Assignment: K-Means Data Analytics
Problem I
Distance is a key notion underlying many data mining algorithms, such as k-nearest neighbor (k-NN). Why can it be a problem to compare customers using regular Euclidean distance such as when they are described by age (in years), income (in dollars), and number of credit cards? How can this problem be fixed?
Problem II
You currently work for Aperture Science, a small company that sells information technology (IT) products. The lone data scientist at Aperture approaches you one day and proposes to use k¬-NN estimation to build a model to predict the IT budget of companies to identify potential new clients. They would like your help building and deploying the model.

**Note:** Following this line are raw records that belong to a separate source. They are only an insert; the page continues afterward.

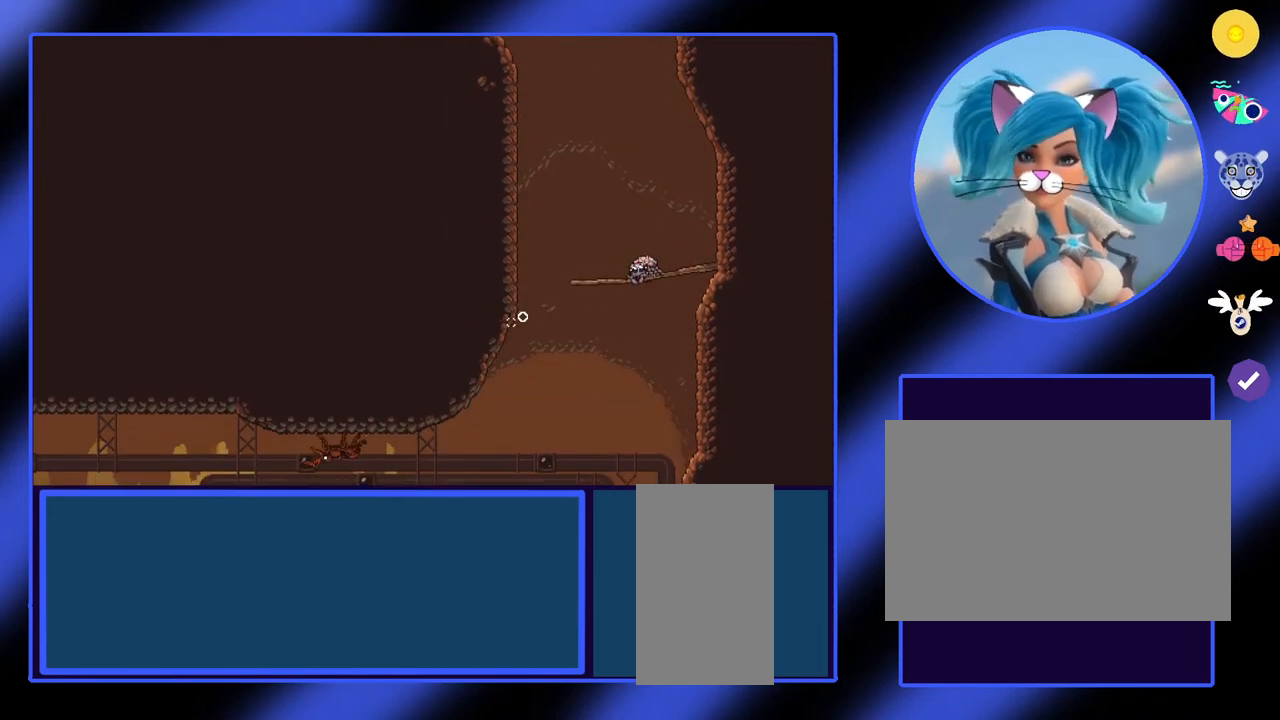
{"keys": ["a"], "mouse": [], "events": [[367, "a", "down"], [367, "s", "up"]]}
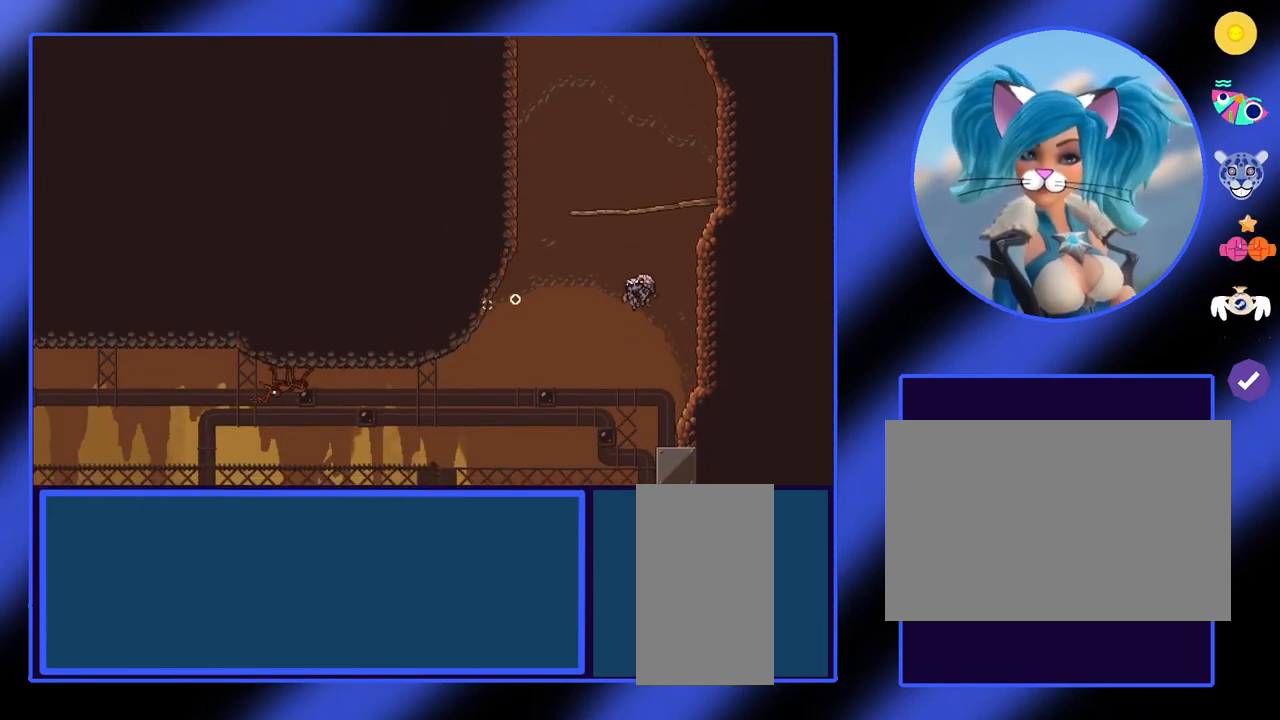
{"keys": [], "mouse": ["left"], "events": [[67, "a", "up"], [133, "mouse_left", "down"]]}
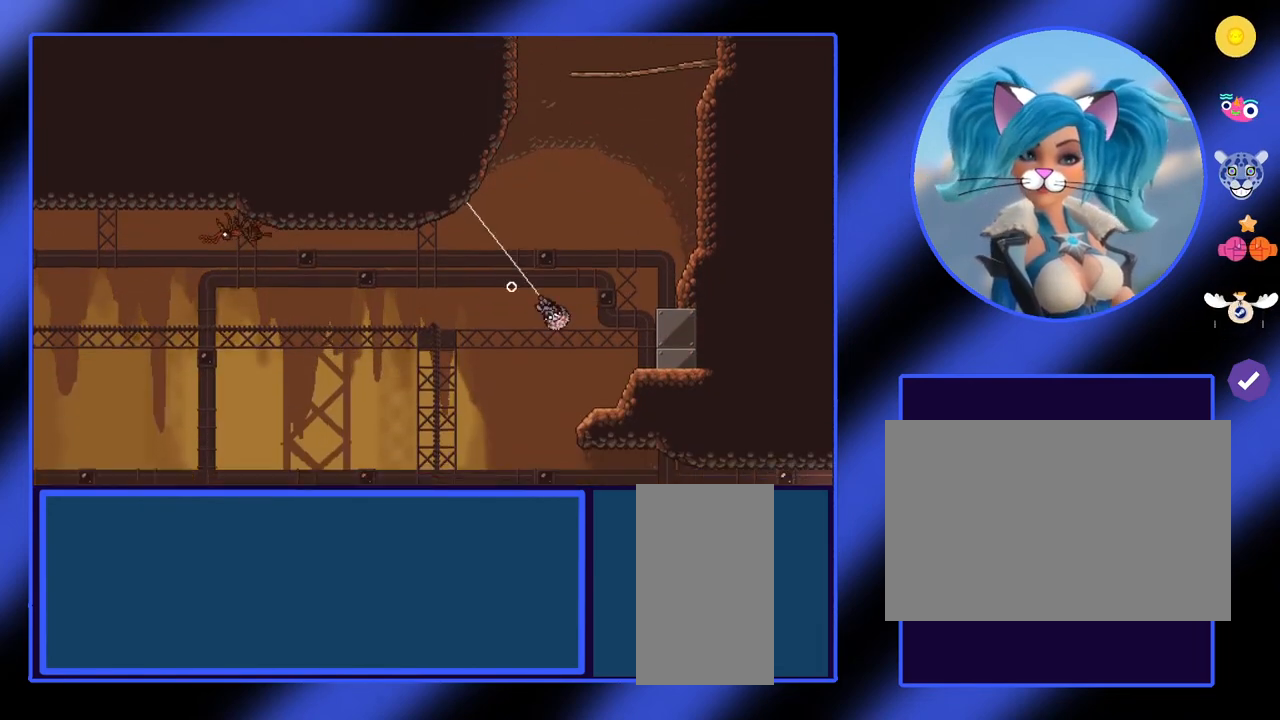
{"keys": [], "mouse": ["left"], "events": []}
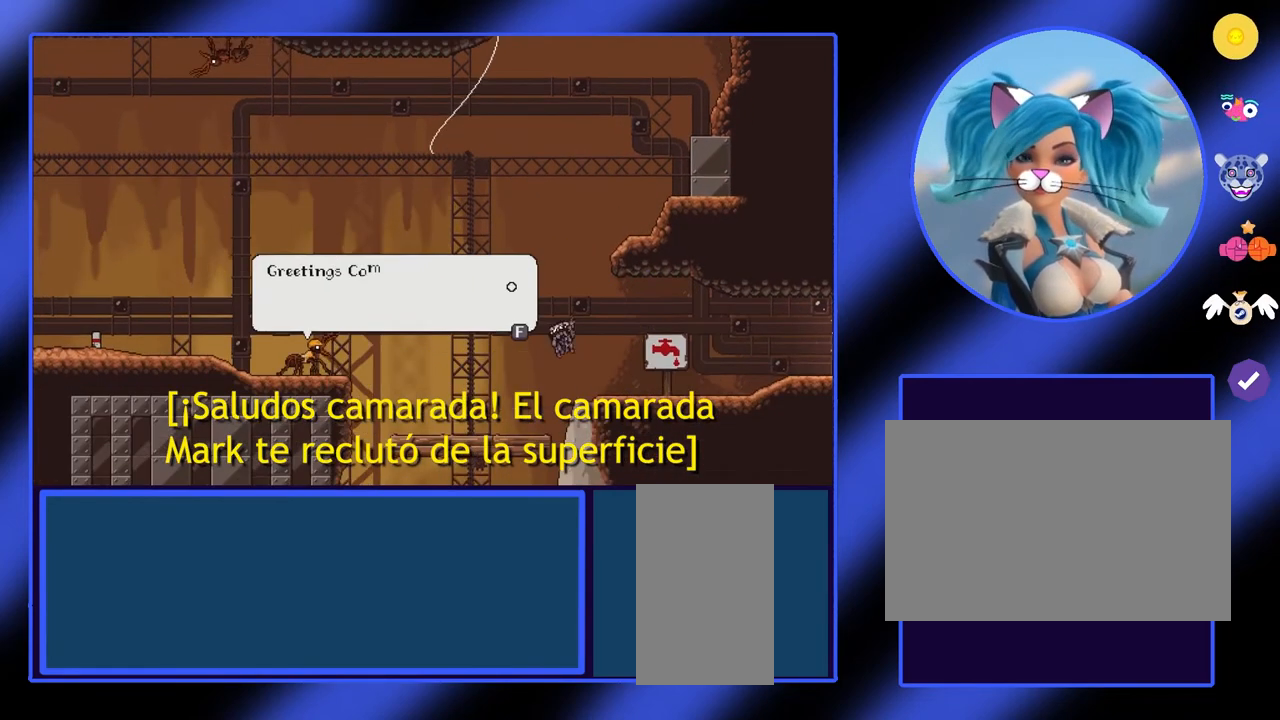
{"keys": [], "mouse": [], "events": [[133, "mouse_left", "up"]]}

The only data you have on hand is a sample of companies across the United States, which includes their IT budget for last year, their total revenue last year, their total number of employees last year, and their industry classification. This data will make up your database of potential neighbors. Ultimately,as a first true test of the model you want predict the IT budgetfor Acme Corp., a potential client for whom you do not know their IT budget (but you know their total revenue, number of employees, and industry classification).
i. Given the information above, explain how you could estimate Acme's IT budgetusing k-NN.
ii. If you chose k=N, the total number of training examples, what would be the effect?
Problem III
After seeing a presentation on the power of data mining and hearing about your past consulting work, you are approached to create a model for a university's admissions office. The members of the admissions review board just heard about a technique called "clustering", and they think it would be a good idea to try this technique on the newest batch of applying students for the upcoming academic year. By sorting applicants into groups, they believe it will be easier to then make application and recruiting decisions.
For confidentiality reasons, you are provided with only a few select attributes for each of the university's roughly 4,000 undergraduate applicants.
Attributes
i. hsgpa- the applicant's high school GPA (out of 4)
ii. sat - the applicant's SAT score (out of 1600)
iii. hsize - the size of the applicant's graduating class
iv. athlete - whether the student participated in high school athletics for at least 1 year
Task
i. Create a cluster model. Use the default k-means algorithm and set the number of clusters (k) to 3.Here is the model URL (you don't have to create it)
In about 5-8 sentences, briefly describe each of the 3 clusters and explain any overarching takeaways about the groups of applicants this university receives.
ii. Based on your findings in Part A, what type of supervised learning could help further explore the data and these clusters? Do you believe this would provide any meaningful information and do have any concerns about a university making application decisions using these types of models (supervised or unsupervised)? Explain why or why not
Format your assignment according to the following formatting requirements:
i) The answer should be typed, using Times New Roman font (size 12), double spaced, with one-inch margins on all sides.
ii) The response also includes a cover page containing the title of the assignment, the student's name, the course title, and the date. The cover page is not included in the required page length.
iii) Also include a reference page. The Citations and references must follow APA format. The reference page is not included in the required page length.